It is a very tricky subject to approach your parents to take an SMA carrier test. On one hand there is an extremely emotional aspect to it. Part of me wanted to not ask my parents to do the test. I thought, “what is done is done, why put them through this?” My original thought was that since Getty had SMA, the likelihood of another family member having a child with SMA is slim to none. I didn’t want either of my parents to feel the burden of knowing that they had in fact passed down the SMA carrier gene down to me. I didn’t want them to feel an sense of discomfort. All I knew at the point Getty was diagnosed was that Mark and I were both carriers and WE were the ones that transferred SMA to her. It was on us.
Then I started to read more. I started to really understand the situation and it became very clear to me that I was going to ask one of my parents to take the carrier test. There was something in me that was leaving the emotional attachment and thinking more logically and practically. I do care if this gene delineation passes along throughout my family line. I do want to know whether it came from my father’s line or my mother’s. Why you may ask? Because of this.
I would like to thank Jadon’s Hope Foundation and B4SMA Productions for creating this awesome statistic chart.

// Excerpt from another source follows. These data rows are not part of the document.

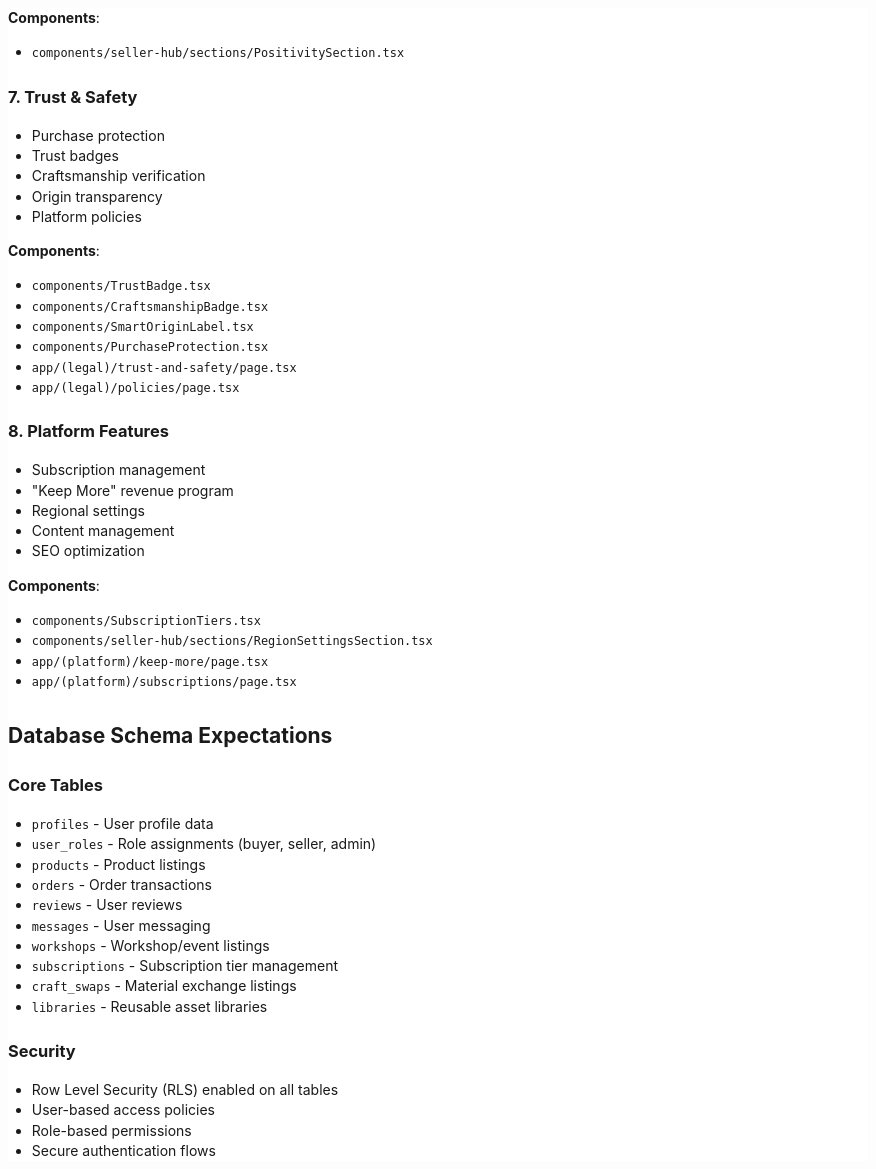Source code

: **Components**:
- `components/seller-hub/sections/PositivitySection.tsx`

### 7. Trust & Safety
- Purchase protection
- Trust badges
- Craftsmanship verification
- Origin transparency
- Platform policies

**Components**:
- `components/TrustBadge.tsx`
- `components/CraftsmanshipBadge.tsx`
- `components/SmartOriginLabel.tsx`
- `components/PurchaseProtection.tsx`
- `app/(legal)/trust-and-safety/page.tsx`
- `app/(legal)/policies/page.tsx`

### 8. Platform Features
- Subscription management
- "Keep More" revenue program
- Regional settings
- Content management
- SEO optimization

**Components**:
- `components/SubscriptionTiers.tsx`
- `components/seller-hub/sections/RegionSettingsSection.tsx`
- `app/(platform)/keep-more/page.tsx`
- `app/(platform)/subscriptions/page.tsx`

## Database Schema Expectations

### Core Tables
- `profiles` - User profile data
- `user_roles` - Role assignments (buyer, seller, admin)
- `products` - Product listings
- `orders` - Order transactions
- `reviews` - User reviews
- `messages` - User messaging
- `workshops` - Workshop/event listings
- `subscriptions` - Subscription tier management
- `craft_swaps` - Material exchange listings
- `libraries` - Reusable asset libraries

### Security
- Row Level Security (RLS) enabled on all tables
- User-based access policies
- Role-based permissions
- Secure authentication flows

It hit me like a ton of bricks.
If you have a parent who is a carrier, you have a 1 in 2 chance of being a carrier.
If you have a brother or sister who is a carrier, you have a 1 in 2 chance of being a carrier.
If you have a niece or nephew who is a carrier, you have a 1 in 4 chance of being a carrier.
If you have an aunt or uncle who is a carrier, you have a 1 in 4 chance of being a carrier.
If you have a first cousin who is a carrier, you have a 1 in 8 chance of being a carrier.
I would greatly appreciate if everyone reading this blog post could take a second to let this all sink in. I am not only speaking to my entire family, I am speaking to the world at large. Spinal Muscular Atrophy not only affects our family, but it has the potential to affect anyone’s family.
Here are the facts of my side of the family:
-Either my father or my mother passed the carrier gene down to me.
-Or they are both carriers and had a 1 in 4 chance of having a child with SMA and my brother and I were not affected, but I am a carrier and the likelihood of my brother being a carrier is 1 in 2 chance.
-There is no prior history in my family with SMA.
-My great-great grandmother had 12 kids, only one survived infancy.
So that is what I know. Little to no history to grab from and say beyond a shadow of a doubt, “yes that is where the SMA came from”. Perhaps some other people might be in the same boat.
1 in 40 people are carriers. That is a fact! SMA does not care what nationality you are, what race or gender. It simply seeps into your family genetics and pops up at will.
I got a chance to meet some incredible people a few months ago that run a organization called JScreen. They focus on genetic testing and then they take to another level. I can’t tell you how often we get emails that simply ask us (Getty Owl Foundation), “how do I get tested?” “I don’t know where to start.” I hope this is not sounding like a sales pitch, but JScreen is where I send people now. They do everything for you, except for the actual saliva specimen for the test. 🙂
Last week I went on their website and requested a carrier test for my dad. They asked some medical questions, you pay a small fee, they get in touch with your doctor and the test is sent to your home. Done and done!
We find out next week whether my dad is the SMA carrier. If he is not, then it would be my mom. Regardless of who it is, what we will now have is a wealth of information for my immediate family as well as my extended family. I am so proud of my dad. He is such a special person in my life and for him to selflessly take the test for me was such a wonderful gift.